Jestem przede wszystkim malarzem. Wszystko inne jest dodatkiem. Rzecz jasna, człowiek musi o czymś myśleć, a malarstwo jest tak tajemniczym zjawiskiem, że trzeba przy okazji być trochę myślicielem.
– Jerzy Nowosielski (Mówi Jerzy Nowosielski: Jestem grzesznikiem, ale się tym nie chwalę. Z Jerzym Nowosielskim rozmawia Kazimierz Targosz, „Przekrój” 11/1998)
Ja nigdy w życiu nie powiedziałem sobie, że mi czegoś nie wolno… Przynajmniej w sztuce wolno mi wszystko.
– Jerzy Nowosielski (Sztuka nie boi się propagandy. Z Jerzym Nowosielskim rozmawia Krystyna Czerni, „Res Publica” 9/1988)
Oferowany „Okręt na morzu” z 1947 roku wiąże się z najwcześniejszym okresem twórczości Jerzego Nowosielskiego. Artysta wszedł wówczas w kontakt z Grupą Młodych Plastyków (późniejszą II Grupą Krakowską). W 1945 roku na inauguracyjnej wystawie w Związku Literatów w Krakowie, w której wziął udział obok m.in. Tadeusza Brzozowskiego, Andrzeja Cybulskiego, Janiny Kraupe czy Mieczysława Porębskiego, współzałożyciel grupy Tadeusz Kantor tak scharakteryzował młodych, aspirujących artystów: „(…) jestem przekonany o jednym, że nie rozłączą się – że będą tworzyli zbiorowo – kolektywnie – w przekonaniu, że tylko taka praca może dać realne wyniki organizowania myśli artystycznej i życia – że będą zahaczać swoją twórczością o teatr, literaturę – że ponad czystą konstrukcją obrazu budowanego u podstaw rygorystyczną abstrakcją i narastającą nadbudową indywidualnej wizji klimatu – własnej temperatury – ponad elementami formy – ale i tylko przez nią ujmą przedmiot dzisiejszej rzeczywistości” (Jerzy Nowosielski, wyd.
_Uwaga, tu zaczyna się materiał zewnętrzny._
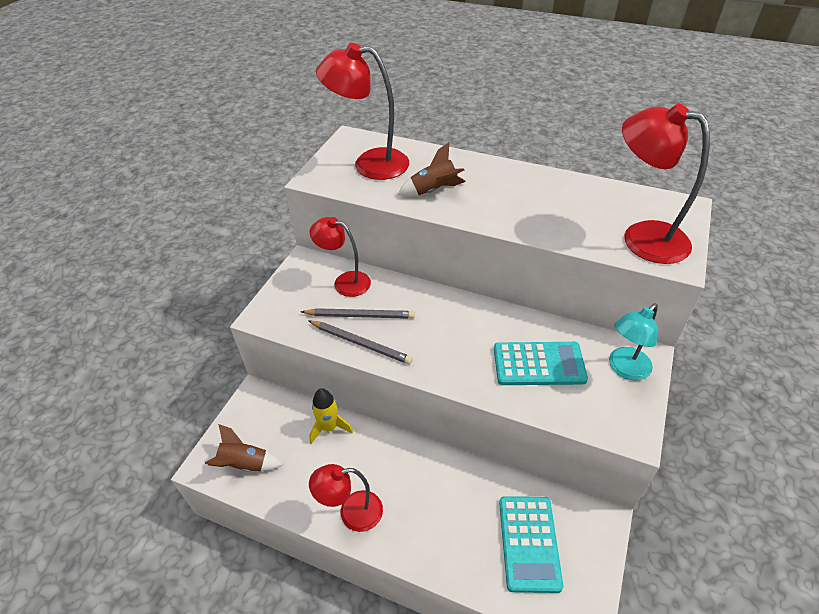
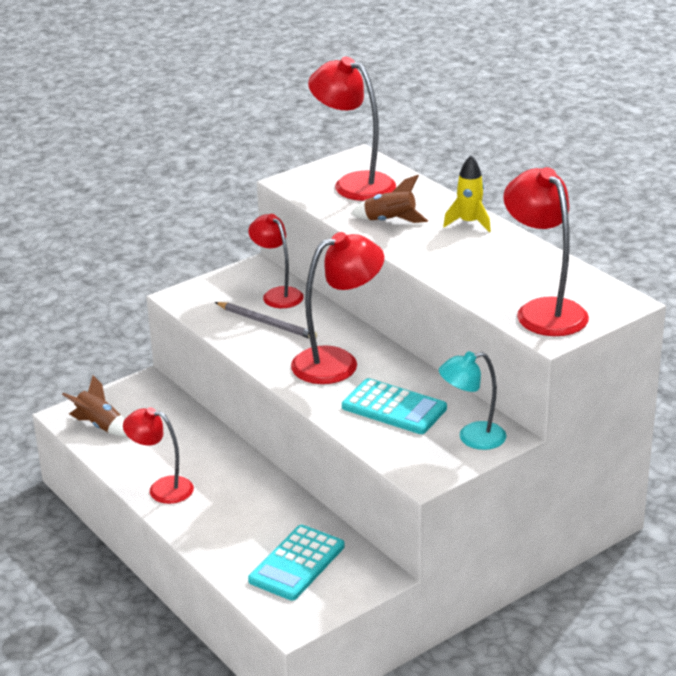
camera: 30 degrees right, 15 degrees down
grey pencil [308,320,413,364] -> none
yellow rocket [309,388,353,444] -> yellow rocket moved to [443,156,491,232]
none -> red lamp [291,232,384,384]

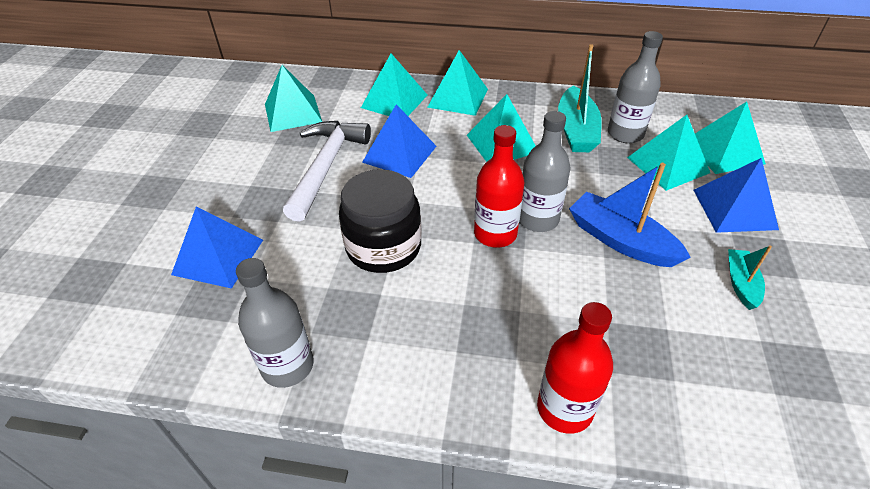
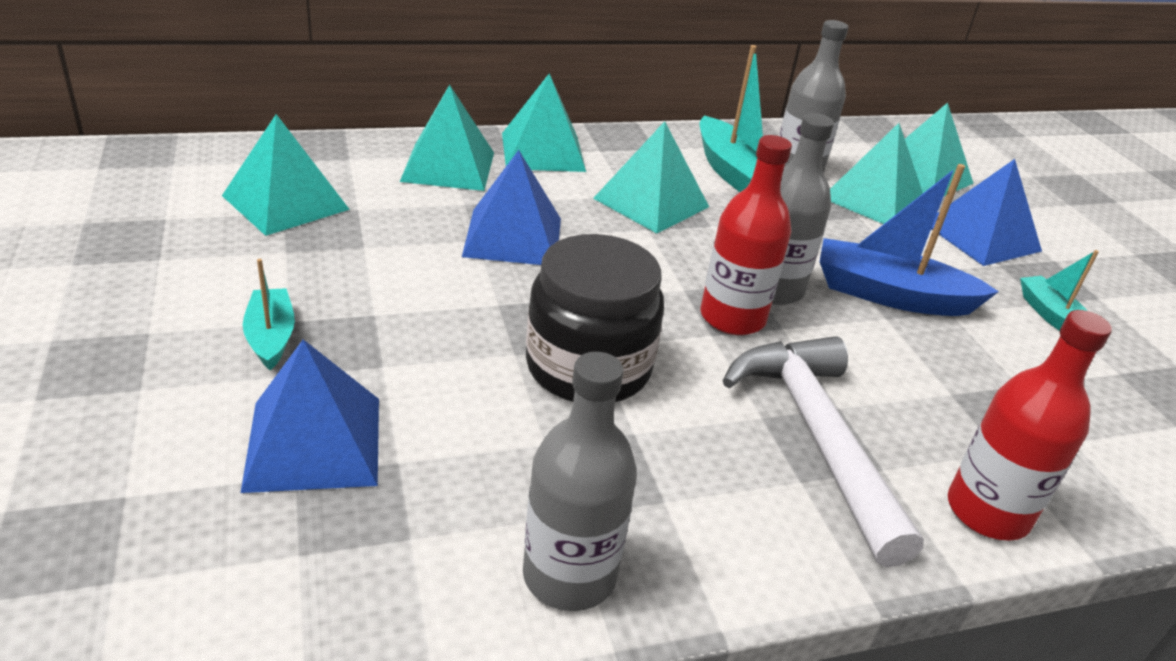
camera: 30 degrees left, 10 degrees down
white hammer [283,121,371,222] -> white hammer moved to [723,336,924,567]
none -> turquoise boat [243,259,295,370]

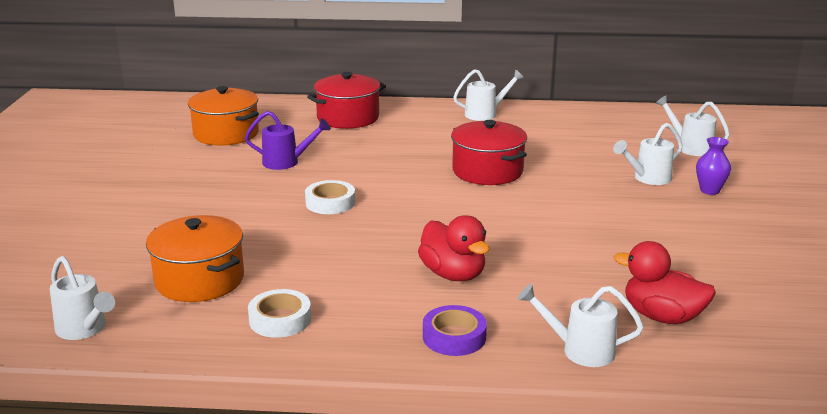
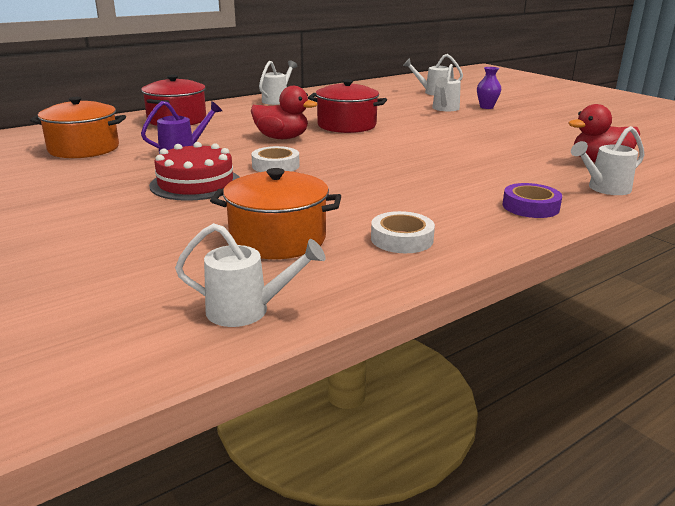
camera: 40 degrees left, 0 degrees up
red duck [418,215,489,281] -> red duck moved to [251,86,317,139]
none -> red cake [149,142,240,201]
Galeria Starmach, Fundacja Nowosielskich, 2003, s. 552).
Wczesne prace Jerzego Nowosielskiego zostały entuzjastycznie przyjęte przez krytykę. Pośród innych twórców swojego pokolenia, artysta „wyróżniał się wybitną oryginalnością” (Gutowski M., Obrazy Nowosielskiego, „Dziennik Polski” 1956, nr 90). Podkreślano jego umiejętność w operowaniu barwną plamą i sprowadzaniu jej do płaszczyzny obrazu. Nowosielski skupiał się na zagadnieniu formy, pozostając z dala od kubizmu i abstrakcjonizmu. W jego pracach kolor nie jest rozproszony, a ujęty w swej istocie, co przy swoistej monumentalności i lapidarności kompozycji przywołuje wspomnienie quattrocenta.
Prezentowana praca przywołująca na myśl słynny polski transatlantyk „MS Batory”, mimo oszczędnej formy, jest pełna wyrazu. Majestatyczny statek tnie taflę wody, tworząc na grzbietach fal białą pianę. Spokojna, otwarta kompozycja ukazuje ciągnący się po horyzont bezmiar niebieskiego żywiołu. Oferowany obraz jest świadectwem rodzącej się w połowie lat 40. konsekwentnej i spójnej drogi artystycznej Nowosielskiego. Jego pojawienie się na rynku antykwarycznym jest ważnym wydarzeniem dla miłośników twórczości tego nieprzeciętnego artysty.